VI. Obligations of Providers of High-Risk AI Systems
The Act also sets out a detailed framework of obligations for providers of high-risk AI systems. These obligations primarily target those who develop, place on the market, or make available such systems, aiming to ensure their safe, ethical, and legally compliant use within the EU.
Under the Act, the key obligations imposed on providers of high-risk AI systems include the following:
- In accordance with Article 9, providers must establish and maintain a risk management system. This system should identify, evaluate, and document all foreseeable risks to health, safety, and fundamental rights, and retain such documentation for audit purposes.
- Pursuant to Article 10, providers must ensure the use of high-quality, verified, and tested datasets when training high-risk AI systems, thereby reducing risks of bias and inaccuracies.
- Under Article 11, providers are required to prepare and maintain technical documentation for their systems. These documents must demonstrate compliance with the Act's requirements and present clear and accessible information for review by national authorities.
- According to Article 12, high-risk AI systems must be designed to enable automatic recording of events (logging) throughout their lifecycle, allowing effective traceability and monitoring.
- Under Article 13, high-risk AI systems must be developed in accordance with the principle of transparency. Providers must ensure that clear, accurate, and comprehensive information about the system is available in a digital format.
- Pursuant to Article 14, high-risk AI systems must be designed and developed to allow effective human oversight, including appropriate human-machine interfaces. Human oversight mechanisms should aim to prevent misuse and minimize risks to health, safety, and fundamental rights.
- High-risk AI systems must also comply with the principles of accuracy, robustness, and cybersecurity. Providers are responsible for ensuring that these standards are consistently maintained throughout the system's operational lifecycle.
- As required by Article 17, providers must establish and maintain a quality management system. This system should include documented policies, procedures, and instructions, ensuring that compliance is monitored and maintained over the entire lifecycle of the AI system.
From a regulatory implementation perspective, as of 2 August 2025, each EU Member State is required to designate or establish at least one notifying authority responsible for setting up and managing procedures relating to the appointment, notification, and monitoring of conformity assessment bodies. Looking ahead, 2 February 2026 marks the expected publication of official guidelines for high-risk AI systems, initiating mandatory conformity assessments, technical documentation reviews, and other compliance audits. By 2 August 2027, the classification rules for high-risk AI systems, as well as the corresponding obligations for providers, will come fully into effect.
VII. Measures to Support Innovation in the Field of Artificial Intelligence
Article 57 of the Act imposes an obligation on EU Member States to establish at least one regulatory sandbox for artificial intelligence at the national level and to ensure that these sandboxes become fully operational by 2 August 2026. In this context, Spain became the first Member State to launch an AI regulatory sandbox following the adoption of the Act in 2024. The Spanish program began in May 2025 with a series of workshops led by AI and legal experts. These regulatory sandboxes are controlled testing environments designed for the development, training, testing, and validation of innovative AI systems before they are placed on the market. Their primary objectives are to enhance legal certainty for AI developers, foster innovation and competition, strengthen oversight by national authorities, and facilitate market access for AI systems within the EU.

* **Record extracts**:
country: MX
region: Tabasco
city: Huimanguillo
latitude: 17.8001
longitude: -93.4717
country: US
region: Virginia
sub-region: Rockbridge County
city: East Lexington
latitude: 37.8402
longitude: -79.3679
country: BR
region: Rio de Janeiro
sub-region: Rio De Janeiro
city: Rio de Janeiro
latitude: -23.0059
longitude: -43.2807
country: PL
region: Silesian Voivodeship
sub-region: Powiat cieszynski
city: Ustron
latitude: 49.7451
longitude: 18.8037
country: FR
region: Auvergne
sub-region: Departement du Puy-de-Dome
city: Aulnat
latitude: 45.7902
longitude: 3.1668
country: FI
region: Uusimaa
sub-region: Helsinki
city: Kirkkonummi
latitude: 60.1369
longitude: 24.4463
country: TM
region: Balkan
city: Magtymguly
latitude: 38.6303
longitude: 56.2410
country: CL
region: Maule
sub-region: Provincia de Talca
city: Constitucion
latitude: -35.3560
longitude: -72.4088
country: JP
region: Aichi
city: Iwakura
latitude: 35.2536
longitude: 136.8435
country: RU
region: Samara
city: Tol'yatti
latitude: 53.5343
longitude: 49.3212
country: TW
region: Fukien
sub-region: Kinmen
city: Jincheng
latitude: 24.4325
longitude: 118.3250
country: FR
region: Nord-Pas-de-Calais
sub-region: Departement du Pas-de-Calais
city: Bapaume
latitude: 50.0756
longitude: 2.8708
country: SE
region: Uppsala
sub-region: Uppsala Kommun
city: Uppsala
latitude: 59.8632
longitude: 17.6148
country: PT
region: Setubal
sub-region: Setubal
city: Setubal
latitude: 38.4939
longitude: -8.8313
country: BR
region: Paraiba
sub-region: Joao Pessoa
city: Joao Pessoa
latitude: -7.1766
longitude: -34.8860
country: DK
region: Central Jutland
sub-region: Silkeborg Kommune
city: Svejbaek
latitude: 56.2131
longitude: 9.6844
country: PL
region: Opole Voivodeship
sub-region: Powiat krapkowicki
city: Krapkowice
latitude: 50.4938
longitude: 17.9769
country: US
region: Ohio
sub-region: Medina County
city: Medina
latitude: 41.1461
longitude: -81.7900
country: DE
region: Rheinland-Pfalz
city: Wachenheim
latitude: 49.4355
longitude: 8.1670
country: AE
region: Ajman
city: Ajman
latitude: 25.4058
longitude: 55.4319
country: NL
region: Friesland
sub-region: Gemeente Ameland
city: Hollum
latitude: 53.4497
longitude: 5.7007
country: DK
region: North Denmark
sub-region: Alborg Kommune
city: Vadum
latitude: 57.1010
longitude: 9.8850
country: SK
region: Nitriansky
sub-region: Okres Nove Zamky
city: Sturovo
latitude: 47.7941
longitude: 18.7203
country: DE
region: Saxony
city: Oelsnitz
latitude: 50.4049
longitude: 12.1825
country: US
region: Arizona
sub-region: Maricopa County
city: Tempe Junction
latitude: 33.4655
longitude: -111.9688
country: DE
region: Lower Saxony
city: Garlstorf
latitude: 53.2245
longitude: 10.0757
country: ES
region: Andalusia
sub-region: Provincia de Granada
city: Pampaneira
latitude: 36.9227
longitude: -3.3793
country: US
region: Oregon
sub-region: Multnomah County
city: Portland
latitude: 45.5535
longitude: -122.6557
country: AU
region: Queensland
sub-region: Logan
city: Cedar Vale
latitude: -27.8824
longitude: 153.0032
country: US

* **Direction A**:
In the AI Act excerpt, which Member State was the first to launch an AI regulatory sandbox after the Act was adopted?
* **Direction B**:
Transcribe the AI Act excerpt from "From a regulatory" up to and including "fully into effect.".

* **Task solution A**:
Spain

* **Task solution B**:
From a regulatory implementation perspective, as of 2 August 2025, each EU Member State is required to designate or establish at least one notifying authority responsible for setting up and managing procedures relating to the appointment, notification, and monitoring of conformity assessment bodies. Looking ahead, 2 February 2026 marks the expected publication of official guidelines for high-risk AI systems, initiating mandatory conformity assessments, technical documentation reviews, and other compliance audits. By 2 August 2027, the classification rules for high-risk AI systems, as well as the corresponding obligations for providers, will come fully into effect.